O meu eu foi desfragmentado após a leitura, posso me compreender como uma única coisa, aquilo que chamamos de alma é só uma ideia, essa ideia é do próprio eu, é o eu, não podendo existir longe dele. Definitivamente a ideia é mais complexa que isso, recomendaria que lessem as pesquisas sobre o eu, sobre o pensamento e principalmente as ideias de Sam Harris sobre o eu, que podem não ser explicadas com linguagens leigas ou filosóficas, mas que, quando conhecidas, mudam por completo nossa visão do que somos e de como o mundo funciona.

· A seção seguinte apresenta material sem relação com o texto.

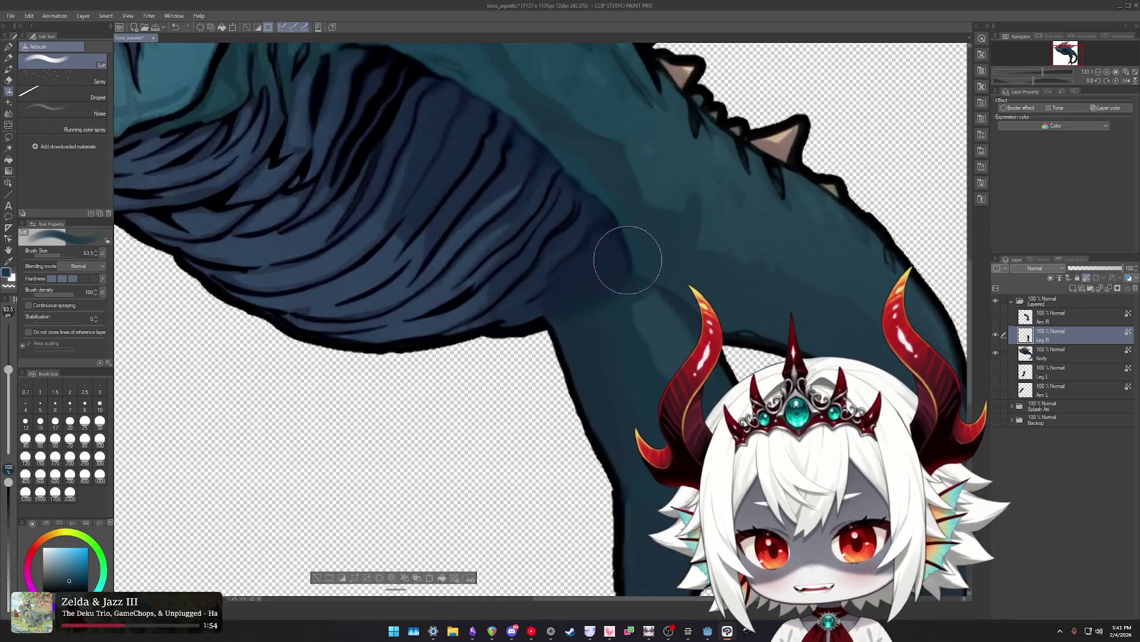
{"action": "scroll", "coordinate": [628, 260], "scroll_direction": "up", "scroll_amount": 1}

Sou uma coisa que está progredindo, mas uma coisa única, sem separação entre o eu e a essência, não posso me tornar o que sou, porque sou e pronto, no máximo serei de acordo com minha transformação gradativa, e se me perguntarem novamente para onde vou depois que o corpo morrer, infelizmente toda questão será pensada e não poderei separar o eu do pensar, pelo menos quanto algo separado de mim; isso significa que não conseguiremos separar ou fazer nosso pensamento sobreviver? Não significa, mas não é um agente místico, é apenas uma tentativa humana de salvar esse fenômeno do pensar ou simular isso em algum lugar, não sendo a mesma coisa, mas é para isso que nosso progresso existe, para sobrevivermos e burlarmos as leis da natureza. Sou meu eu e ele acaba de desaparecer, ou melhor, não sou meu eu, porque não existe o meu, apenas o eu. Definitivamente não posso mais falar “meu eu”, porque eu não tenho um eu, eu sou um eu. Sabe o que é mais assustador? Talvez eu não seja nem eu, mas o eu seja uma construção do que sou, então sou apenas o sou.